Marc Einstein, director de investigación de Counterpoint, lo resume sin rodeos: “Esto no es solo una fábrica donde se hacen cajas. Las plantas de chips son entornos estériles de altísima tecnología que requieren años para levantarse y aún más para alcanzar niveles competitivos”. Además, recuerda que problemas como la escasez de ingenieros, los altos costos de construcción y la resistencia sindical están retrasando los proyectos en Estados Unidos, pese a las multimillonarias inversiones.

Otro cuello de botella es la inmigración.

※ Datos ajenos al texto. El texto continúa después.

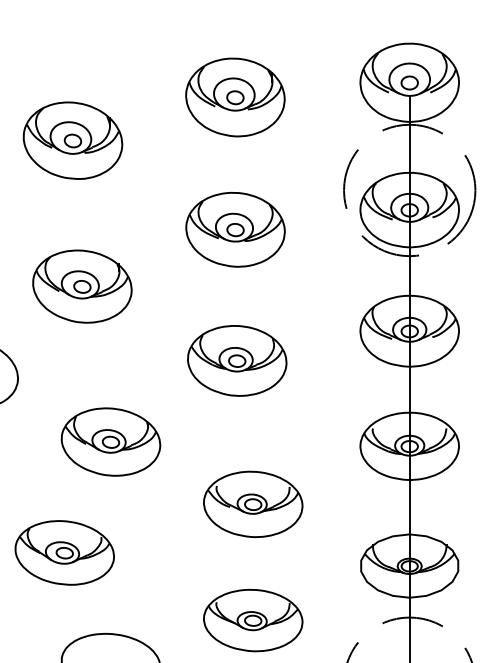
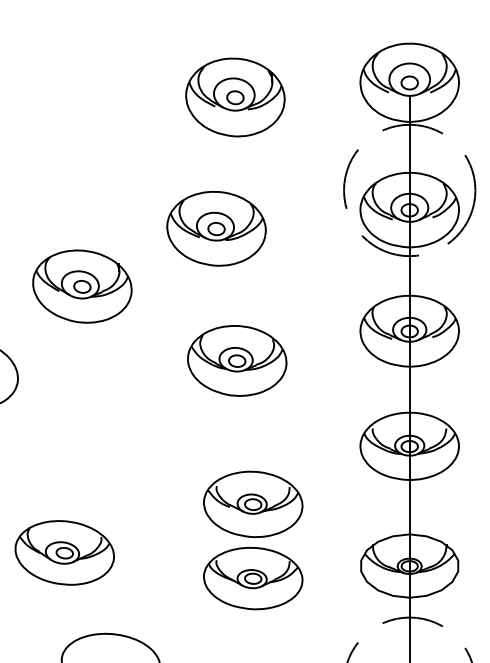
part at (72, 140): present -> none
part at (235, 229) position: (235, 229) -> (216, 228)
part at (110, 441): present -> none
part at (253, 620) position: (253, 620) -> (253, 578)
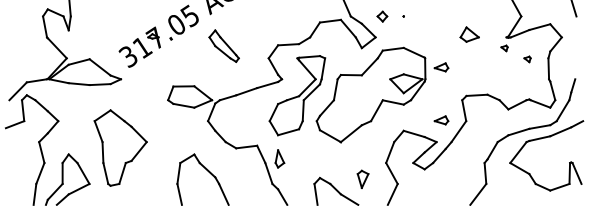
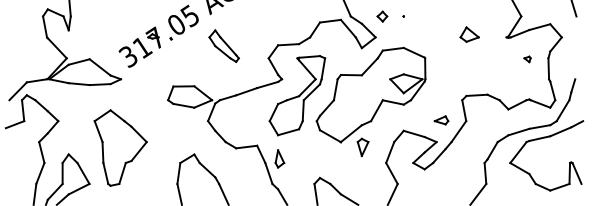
part at (504, 48): present -> none
part at (441, 67): present -> none
part at (362, 178) position: (362, 178) -> (362, 146)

Bajo la visión restrictiva de Trump, muchos ingenieros cualificados de China e India, esenciales para sostener esta industria, podrían enfrentar obstáculos para ingresar al país. Y sin talento, por muy modernas que sean las fábricas, no hay posibilidad de competir con Asia. Incluso Elon Musk ha tenido dificultades para contratar personal internacional altamente calificado, un síntoma de que el problema no es menor.

China, por su parte, sigue apostando fuerte por su propia autosuficiencia. Además de invertir billones en investigación y desarrollo, ha expandido el alcance de compañías como Huawei a mercados emergentes en Medio Oriente, África y el sudeste asiático. Con márgenes menores pero volumen asegurado, China gana tiempo y experiencia, mientras se prepara para una segunda ola de innovación tecnológica con productos más avanzados y rentables. Ejemplos como el desarrollo de Deepseek, su sistema de inteligencia artificial, muestran que la carrera tecnológica no solo se mide en fábricas, sino también en algoritmos.

 

Frente a este tablero, Trump parece querer jugar una partida distinta: más proteccionismo, más confrontación comercial y una visión transaccional de la industria. Ya lo intentó con TikTok, exigiendo una participación estadounidense en la compañía para permitirle operar en su país. Algunos analistas creen que podría buscar algo similar con TSMC: una especie de "acuerdo forzado" que beneficie a firmas locales como Intel.